── TEXT SEGMENT ──

I love plums. We have a plum tree in the backyard and this spring brought us the most amazing aroma of plum blossoms. Plus, the tree has been just beautiful when covered with blossoms. It’s been quite a view from my pink boudoir. I also love the aroma of the juicy fruit. Stone fruits really add to a fragrance. A plum has a richness that others do not, plus it lacks the “fuzziness” of peaches. It mixes well with florals and spices. Hey, it even mixes well with seaweed. I would love a fragrance that smells like plum furikake. I’ve compiled a brief “collage” of various plum heavy fragrances. Feel free to add.

───

STATED GOAL 1:
Answer these questions from the plum text:
(a) Where does the plum tree grow?
(b) What does a plum lack that peaches have?
(c) What would the writer love a fragrance to smell like?
STATED GOAL 2:
Decide whether each statement agrees with the plum text. Answer yes or no and quote the words that settle it.
(a) The plum tree grows in the front yard.
(b) Plum goes well with florals and spices.
(c) The writer has put together a long list of plum-heavy fragrances.

── RECORDS PROVIDED ──

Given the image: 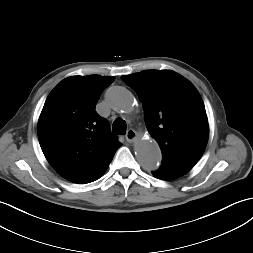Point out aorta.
I'll use <instances>...</instances> for the list:
<instances>
[{
	"instance_id": "1",
	"label": "aorta",
	"mask_w": 253,
	"mask_h": 253,
	"mask_svg": "<svg viewBox=\"0 0 253 253\" xmlns=\"http://www.w3.org/2000/svg\"><path fill=\"white\" fill-rule=\"evenodd\" d=\"M106 100L108 105L116 112L127 114L133 109V95L124 87L115 86L110 88L106 93ZM135 154L143 168L147 170L158 168L161 151L156 141L139 138L135 144Z\"/></svg>"
}]
</instances>
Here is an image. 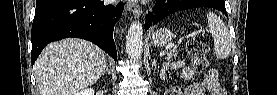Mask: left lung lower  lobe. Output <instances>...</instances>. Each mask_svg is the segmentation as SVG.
I'll list each match as a JSON object with an SVG mask.
<instances>
[{
	"instance_id": "0a47b994",
	"label": "left lung lower lobe",
	"mask_w": 277,
	"mask_h": 95,
	"mask_svg": "<svg viewBox=\"0 0 277 95\" xmlns=\"http://www.w3.org/2000/svg\"><path fill=\"white\" fill-rule=\"evenodd\" d=\"M180 1L181 0H157L155 5L146 16L145 29L147 30L150 26L155 25L165 16L174 13L175 11L187 9L186 7L179 6ZM196 1L197 3L202 5L201 7L215 8L227 15L224 4H213L208 2L207 0Z\"/></svg>"
}]
</instances>
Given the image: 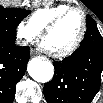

───

FULL OUTPUT 1:
(a) In the backyard.
(b) The "fuzziness."
(c) Plum furikake.

FULL OUTPUT 2:
(a) No: "We have a plum tree in the backyard"
(b) Yes: "It mixes well with florals and spices."
(c) No: "I’ve compiled a brief “collage” of various plum heavy fragrances."